Regardless of the reason, if you are a parent who doesn’t want your adult child to come back to live under your roof, then our blog will offer you a few ideas for decreasing the chances.
Teach Money Management
One of the best ways to ensure your teen’s future independence is to instill the skills of managing money. Giving your teen the opportunity to earn their own money, create a budget, and practice buying their own clothing and entertainment will help them to understand the concepts and learn from mistakes that are minor at this young age. You might even want to try giving your teen the opportunity to plan the next family vacation with a budget limit. The biggest reason teens move back home is due to financial problems, so teach them how to avoid those.
For more information on teaching money management skills to your teen, read our previous blogs: Money Management for Teens and Common Money Mistakes Teens Make and How to Avoid Them.
Educate About Debt
So many young adults do not understand debt and how it impacts their finances. The media and “gotta have it now” culture in America encourages young people to ‘buy now and pay later.’ It can be a very appealing message to young people who don’t have the money to pay off the bills. Combat this culture by explaining the dangers of debt to your teen now. They should have a full understanding of what interest rates and credit scores are, how high interest rates can ruin their finances and the impact of a bad credit rating on their future.
Since student loan debt is an issue pushing kids back home, be sure to read our previous blog that discusses this issue: Is College Worth the Money?
Guide Your Teen’s Future
Your teen needs your guidance as they consider their future. First of all, they need to know that you see them as a successful adult – your encouragement has a major impact on how they view their future. Second, you should help them brainstorm possible careers, research those careers (what education is needed, how much can they expect to earn, what is the demand for that role, etc.), and consider the pros and cons of each option. This will help them to make a wise decision.
Sometimes, we can be so eager for our children to succeed that we make a couple of common errors when raising our adolescent child: (1) we try to prevent our teen’s mistakes, or (2) we try to rescue them from the consequences when they make a mistake. Unfortunately, humans tend to learn better through making our own mistakes than any other way. Now is the time for teens to make mistakes – when the mistakes are small and under your roof versus making mistakes as an adult, when the consequences are bigger, and they have to handle it on their own.
Instill Problem-Solving Skills
One of the best indicators of a young adult’s success is their ability to problem solve. This is a critical skill important in every area of a person’s life and highly coveted by employers. Good problem-solving skills can help your child create strategies for handling conflict, finding housing, successfully budgeting, and maintaining employment.
To learn how to teach this valuable skill, read our previous blog: Teaching Problem-Solving Skills.
Discuss Healthy Relationships
Relationships are an important part of our lives and have a huge impact on our quality of life.
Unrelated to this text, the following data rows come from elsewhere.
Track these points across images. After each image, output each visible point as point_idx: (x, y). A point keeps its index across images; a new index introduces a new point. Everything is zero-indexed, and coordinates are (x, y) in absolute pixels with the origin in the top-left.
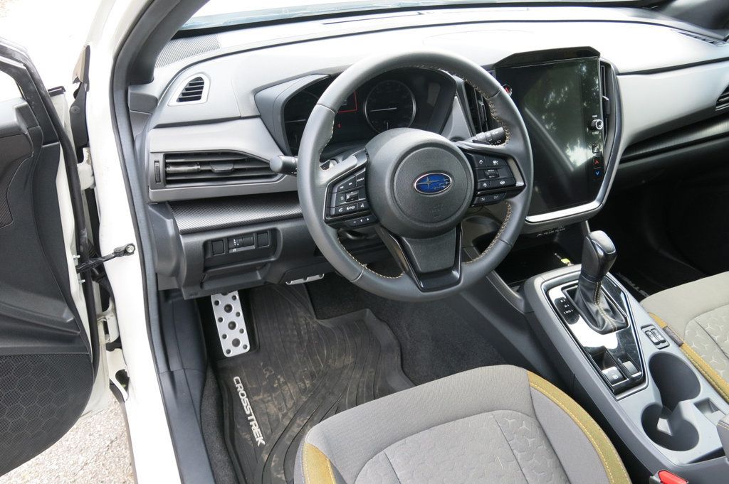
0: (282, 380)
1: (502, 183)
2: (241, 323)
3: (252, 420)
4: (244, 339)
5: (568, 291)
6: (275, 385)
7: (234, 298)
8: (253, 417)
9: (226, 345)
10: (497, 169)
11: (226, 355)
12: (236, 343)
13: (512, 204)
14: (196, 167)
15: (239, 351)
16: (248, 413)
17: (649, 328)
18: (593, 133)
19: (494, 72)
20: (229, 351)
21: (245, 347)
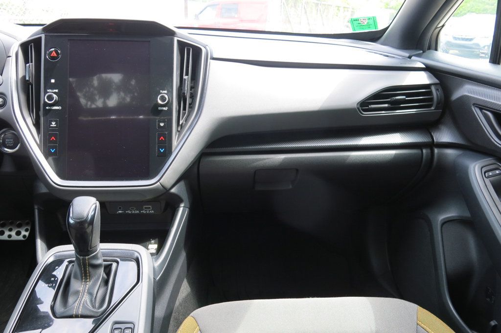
17: (123, 326)
18: (160, 108)
19: (43, 36)
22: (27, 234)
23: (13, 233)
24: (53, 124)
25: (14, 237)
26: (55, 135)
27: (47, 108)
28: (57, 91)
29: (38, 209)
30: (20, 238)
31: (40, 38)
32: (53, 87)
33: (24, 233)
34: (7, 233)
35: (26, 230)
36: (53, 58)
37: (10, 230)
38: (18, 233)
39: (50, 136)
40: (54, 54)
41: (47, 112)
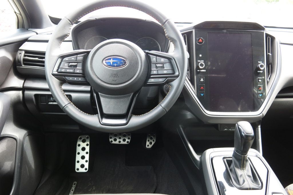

Take the time to help your teen learn to recognize the warning signs of a bad relationship. If they can learn what to look for in a friend and/or date, they can avoid a lot of potential turmoil in life. Plus, if they are able to establish a support network of friends, they will likely be able to weather difficulties in adult life without returning to live with you.
To learn more about how to talk to your teen about healthy relationships, visit our previous blogs: Healthy Relationships: Avoiding Teen Dating Violence and Positive Teen Friendships.
Provide Life Skills
There are certain life skills that every adult must have to be independent, but those skills are not something that people just know as they mature. The skills must be learned. Parents may forget that, at one time, they did not know how to fill out a job application, get a driver’s license, read a map, clean a bathroom, cook a meal, pay a bill, or do the laundry. These skills are necessary for young adults to navigate the larger world. If they enter adulthood without these skills, they are likely to quickly lose their confidence, and then move back home.
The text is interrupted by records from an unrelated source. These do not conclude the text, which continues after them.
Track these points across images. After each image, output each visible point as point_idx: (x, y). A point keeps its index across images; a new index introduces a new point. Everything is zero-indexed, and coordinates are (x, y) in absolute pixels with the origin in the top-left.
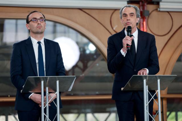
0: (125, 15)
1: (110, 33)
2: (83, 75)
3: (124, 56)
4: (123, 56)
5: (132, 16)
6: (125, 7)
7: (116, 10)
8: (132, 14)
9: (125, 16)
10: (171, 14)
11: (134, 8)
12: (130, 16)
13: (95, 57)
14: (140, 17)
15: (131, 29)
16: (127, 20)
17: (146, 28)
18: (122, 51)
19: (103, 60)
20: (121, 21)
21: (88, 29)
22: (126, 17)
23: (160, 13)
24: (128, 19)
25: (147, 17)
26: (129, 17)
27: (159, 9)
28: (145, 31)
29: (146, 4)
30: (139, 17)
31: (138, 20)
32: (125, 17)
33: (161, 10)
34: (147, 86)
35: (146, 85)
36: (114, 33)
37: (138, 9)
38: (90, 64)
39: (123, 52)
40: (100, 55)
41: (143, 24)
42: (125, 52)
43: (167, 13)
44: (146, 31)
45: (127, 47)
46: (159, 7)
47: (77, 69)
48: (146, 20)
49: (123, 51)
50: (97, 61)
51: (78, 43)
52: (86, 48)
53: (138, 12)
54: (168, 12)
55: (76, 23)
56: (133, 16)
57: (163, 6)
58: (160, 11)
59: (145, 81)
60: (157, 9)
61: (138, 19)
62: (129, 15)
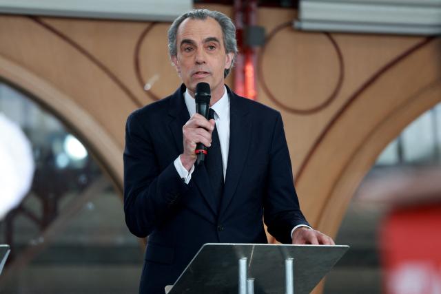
0: (188, 46)
1: (134, 100)
2: (41, 240)
3: (187, 181)
4: (183, 180)
5: (212, 47)
6: (186, 16)
7: (153, 23)
8: (211, 44)
9: (189, 49)
10: (338, 39)
11: (217, 19)
12: (206, 47)
13: (83, 179)
14: (236, 49)
15: (209, 92)
16: (198, 63)
17: (256, 88)
18: (178, 163)
19: (110, 190)
20: (173, 64)
21: (60, 87)
22: (192, 52)
23: (300, 36)
24: (201, 59)
25: (257, 49)
26: (202, 54)
27: (297, 24)
28: (251, 95)
29: (253, 5)
30: (233, 51)
31: (231, 60)
32: (189, 54)
33: (306, 26)
34: (251, 282)
35: (248, 277)
36: (147, 102)
37: (230, 23)
38: (66, 202)
39: (183, 169)
40: (99, 173)
41: (244, 72)
42: (189, 167)
43: (324, 38)
44: (255, 97)
45: (198, 154)
46: (296, 17)
47: (21, 221)
48: (254, 58)
49: (184, 164)
50: (89, 193)
51: (27, 132)
52: (56, 147)
53: (230, 35)
54: (328, 33)
55: (20, 63)
56: (217, 50)
57: (312, 12)
58: (300, 31)
59: (243, 262)
60: (289, 25)
61: (231, 56)
62: (201, 47)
You can learn more about teaching life skills to your teen in our previous blog: Developing Life Skills in Teens.
Our expectations have a huge impact on our satisfaction, our motivation, and our future actions. If from an early age, you communicate to your child that you expect him/her to become independent, you are much more likely to see those dreams become reality. If your teen thinks it’s normal to take out huge students loans, go deeply in credit card debt, float between jobs, and miss payments on bills, you are setting yourself up to have a roommate in your later years.